Lookin’ Good to a New Generation

My grandmother is from the Philippines, where public officials are decided by attractiveness. “If you are good-looking, people will like you,” she told me. She admitted the mindset still sticks with her, and part of her reasoning for voting for Barack Obama in the then-upcoming election was that he is “handsome.”

Appearances aside, she recognizes all the necessary qualities of a nation’s leader. I asked who her favorite U.S. president has been, and she answered Carter without missing a beat, and rattled off a few other front-runners and their winning traits.

Hearing her speak with pride about past presidents, I realized my generation and younger have never known the president to be anything but a joke. Sure, I remember holding a mock-election in first grade and checking Bill Clinton’s name — but mostly I remember that the boy I had a crush on checked it too.

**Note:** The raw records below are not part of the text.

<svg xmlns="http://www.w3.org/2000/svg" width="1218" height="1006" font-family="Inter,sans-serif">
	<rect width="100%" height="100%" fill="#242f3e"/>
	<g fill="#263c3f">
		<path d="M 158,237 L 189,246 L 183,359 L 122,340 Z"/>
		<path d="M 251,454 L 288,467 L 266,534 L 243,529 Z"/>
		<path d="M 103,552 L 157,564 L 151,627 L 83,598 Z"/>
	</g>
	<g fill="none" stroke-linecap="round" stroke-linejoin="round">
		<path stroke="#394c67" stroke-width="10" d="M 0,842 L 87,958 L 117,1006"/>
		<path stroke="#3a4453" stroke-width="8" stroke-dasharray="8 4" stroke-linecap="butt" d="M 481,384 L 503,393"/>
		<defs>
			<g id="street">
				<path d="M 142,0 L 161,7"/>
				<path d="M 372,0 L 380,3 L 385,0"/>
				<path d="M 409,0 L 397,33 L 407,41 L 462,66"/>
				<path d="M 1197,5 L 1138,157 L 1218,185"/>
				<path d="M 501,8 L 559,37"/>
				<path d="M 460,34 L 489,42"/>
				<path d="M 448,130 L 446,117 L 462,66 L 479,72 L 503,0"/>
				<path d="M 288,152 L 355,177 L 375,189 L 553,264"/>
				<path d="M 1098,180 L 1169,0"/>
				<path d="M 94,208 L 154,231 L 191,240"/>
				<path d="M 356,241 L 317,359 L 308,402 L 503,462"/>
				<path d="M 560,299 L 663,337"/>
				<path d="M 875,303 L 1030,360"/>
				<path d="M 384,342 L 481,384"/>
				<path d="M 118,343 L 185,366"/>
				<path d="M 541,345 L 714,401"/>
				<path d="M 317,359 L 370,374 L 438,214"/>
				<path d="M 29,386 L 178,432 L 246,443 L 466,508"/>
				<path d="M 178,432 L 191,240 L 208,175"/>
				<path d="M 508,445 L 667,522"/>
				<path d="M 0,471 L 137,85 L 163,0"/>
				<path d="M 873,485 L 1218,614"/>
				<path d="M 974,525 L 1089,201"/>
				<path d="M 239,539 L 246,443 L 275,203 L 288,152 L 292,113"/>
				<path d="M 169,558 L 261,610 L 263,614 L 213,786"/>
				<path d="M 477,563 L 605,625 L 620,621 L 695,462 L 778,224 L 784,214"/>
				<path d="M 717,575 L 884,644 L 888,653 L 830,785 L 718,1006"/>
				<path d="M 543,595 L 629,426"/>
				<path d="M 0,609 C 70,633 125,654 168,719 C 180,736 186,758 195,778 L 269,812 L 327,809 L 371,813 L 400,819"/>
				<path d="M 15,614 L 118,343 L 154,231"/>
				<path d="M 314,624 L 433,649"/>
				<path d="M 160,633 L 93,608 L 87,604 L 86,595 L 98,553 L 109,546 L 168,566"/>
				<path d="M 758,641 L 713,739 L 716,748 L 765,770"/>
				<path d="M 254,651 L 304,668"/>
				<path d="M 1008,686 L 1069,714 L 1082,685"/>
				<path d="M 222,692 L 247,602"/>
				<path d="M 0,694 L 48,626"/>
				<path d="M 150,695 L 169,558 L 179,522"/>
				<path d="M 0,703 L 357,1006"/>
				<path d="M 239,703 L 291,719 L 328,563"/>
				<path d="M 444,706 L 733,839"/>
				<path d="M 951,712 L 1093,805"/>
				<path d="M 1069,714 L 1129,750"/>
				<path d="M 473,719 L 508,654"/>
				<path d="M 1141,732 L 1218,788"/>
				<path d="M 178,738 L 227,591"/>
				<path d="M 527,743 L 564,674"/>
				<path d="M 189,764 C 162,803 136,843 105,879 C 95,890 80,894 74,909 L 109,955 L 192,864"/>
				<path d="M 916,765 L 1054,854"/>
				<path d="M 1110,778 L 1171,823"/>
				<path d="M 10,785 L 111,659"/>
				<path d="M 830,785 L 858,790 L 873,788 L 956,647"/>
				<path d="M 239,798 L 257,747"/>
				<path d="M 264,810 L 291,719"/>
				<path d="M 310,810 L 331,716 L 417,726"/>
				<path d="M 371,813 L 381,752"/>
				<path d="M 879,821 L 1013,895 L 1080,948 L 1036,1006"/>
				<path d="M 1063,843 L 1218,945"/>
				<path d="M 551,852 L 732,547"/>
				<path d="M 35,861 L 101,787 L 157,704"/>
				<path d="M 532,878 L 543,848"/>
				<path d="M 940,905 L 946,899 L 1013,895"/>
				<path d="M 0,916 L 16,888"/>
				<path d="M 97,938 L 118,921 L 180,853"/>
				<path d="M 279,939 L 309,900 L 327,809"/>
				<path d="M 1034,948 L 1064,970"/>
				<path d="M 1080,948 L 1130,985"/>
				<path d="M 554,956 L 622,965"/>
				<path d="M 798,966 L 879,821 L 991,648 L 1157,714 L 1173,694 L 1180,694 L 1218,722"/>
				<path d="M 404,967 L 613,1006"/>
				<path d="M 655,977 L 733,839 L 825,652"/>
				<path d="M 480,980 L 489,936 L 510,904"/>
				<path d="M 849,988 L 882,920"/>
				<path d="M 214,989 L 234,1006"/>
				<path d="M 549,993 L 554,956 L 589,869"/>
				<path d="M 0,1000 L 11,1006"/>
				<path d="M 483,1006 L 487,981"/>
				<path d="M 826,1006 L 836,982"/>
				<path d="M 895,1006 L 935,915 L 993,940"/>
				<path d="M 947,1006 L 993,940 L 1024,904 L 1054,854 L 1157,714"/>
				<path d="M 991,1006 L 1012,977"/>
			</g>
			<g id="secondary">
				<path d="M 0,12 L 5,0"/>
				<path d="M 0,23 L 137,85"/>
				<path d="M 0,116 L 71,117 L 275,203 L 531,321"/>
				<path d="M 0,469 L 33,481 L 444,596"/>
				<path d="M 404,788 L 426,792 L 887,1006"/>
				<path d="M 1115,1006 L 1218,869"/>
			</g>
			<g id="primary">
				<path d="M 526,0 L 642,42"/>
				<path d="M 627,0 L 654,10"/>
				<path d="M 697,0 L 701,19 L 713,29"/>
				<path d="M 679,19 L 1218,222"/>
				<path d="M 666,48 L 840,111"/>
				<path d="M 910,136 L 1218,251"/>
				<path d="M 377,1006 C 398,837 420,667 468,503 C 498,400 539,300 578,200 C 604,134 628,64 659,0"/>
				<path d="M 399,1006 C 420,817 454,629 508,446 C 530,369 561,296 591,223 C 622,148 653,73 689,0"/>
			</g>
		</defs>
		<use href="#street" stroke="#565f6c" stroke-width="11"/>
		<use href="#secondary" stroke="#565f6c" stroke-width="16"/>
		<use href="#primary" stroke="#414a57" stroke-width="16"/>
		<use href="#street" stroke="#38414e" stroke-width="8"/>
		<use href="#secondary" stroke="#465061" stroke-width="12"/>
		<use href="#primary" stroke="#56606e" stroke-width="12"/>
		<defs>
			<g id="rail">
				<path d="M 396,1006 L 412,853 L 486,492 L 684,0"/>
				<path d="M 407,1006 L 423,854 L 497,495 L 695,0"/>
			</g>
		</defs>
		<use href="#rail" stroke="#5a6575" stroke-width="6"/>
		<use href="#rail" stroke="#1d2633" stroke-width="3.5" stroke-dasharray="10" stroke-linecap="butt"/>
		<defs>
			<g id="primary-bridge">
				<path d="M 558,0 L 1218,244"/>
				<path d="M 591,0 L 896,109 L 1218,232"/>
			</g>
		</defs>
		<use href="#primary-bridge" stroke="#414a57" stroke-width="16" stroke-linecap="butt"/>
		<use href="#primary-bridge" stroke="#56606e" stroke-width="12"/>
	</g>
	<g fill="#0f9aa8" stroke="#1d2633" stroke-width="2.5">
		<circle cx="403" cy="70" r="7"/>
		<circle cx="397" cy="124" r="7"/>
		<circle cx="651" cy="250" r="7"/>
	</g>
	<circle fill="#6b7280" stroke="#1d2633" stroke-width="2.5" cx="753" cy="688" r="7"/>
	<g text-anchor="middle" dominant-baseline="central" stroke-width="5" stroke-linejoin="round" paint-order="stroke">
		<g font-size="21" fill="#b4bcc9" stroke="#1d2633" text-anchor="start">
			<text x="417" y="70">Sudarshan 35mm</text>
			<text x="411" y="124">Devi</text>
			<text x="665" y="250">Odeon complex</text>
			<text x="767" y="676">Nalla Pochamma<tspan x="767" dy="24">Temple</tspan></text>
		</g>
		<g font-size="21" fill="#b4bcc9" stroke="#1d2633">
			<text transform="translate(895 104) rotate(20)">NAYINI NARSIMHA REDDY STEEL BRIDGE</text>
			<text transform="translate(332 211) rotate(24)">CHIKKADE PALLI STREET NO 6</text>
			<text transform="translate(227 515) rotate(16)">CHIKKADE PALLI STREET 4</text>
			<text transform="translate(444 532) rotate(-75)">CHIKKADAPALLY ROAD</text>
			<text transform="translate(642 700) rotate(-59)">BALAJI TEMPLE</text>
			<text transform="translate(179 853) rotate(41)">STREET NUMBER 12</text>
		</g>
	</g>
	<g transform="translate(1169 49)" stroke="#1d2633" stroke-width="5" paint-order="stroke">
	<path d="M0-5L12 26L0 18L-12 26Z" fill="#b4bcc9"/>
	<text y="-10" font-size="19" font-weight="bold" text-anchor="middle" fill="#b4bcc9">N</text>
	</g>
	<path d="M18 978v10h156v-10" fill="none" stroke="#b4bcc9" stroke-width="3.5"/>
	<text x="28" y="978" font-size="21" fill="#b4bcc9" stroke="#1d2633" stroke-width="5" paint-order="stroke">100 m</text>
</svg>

By the time I was at all in tune with current events, Clinton’s sex scandal was in full flare, and by the time I could vote, it was half-heatedly for John Kerry.

Kids now need to grow up respecting that person and position, knowing that he is there to help in their education and livelihood. So they finally had a chance to learn this, to finally form a positive impression; that some were denied the right by teachers and parents makes me sick.

The new generation of kids should be able to exchange their mental image of the president from a monkey-faced cartoon to an intelligent and responsible leader — handsome, too, Nana.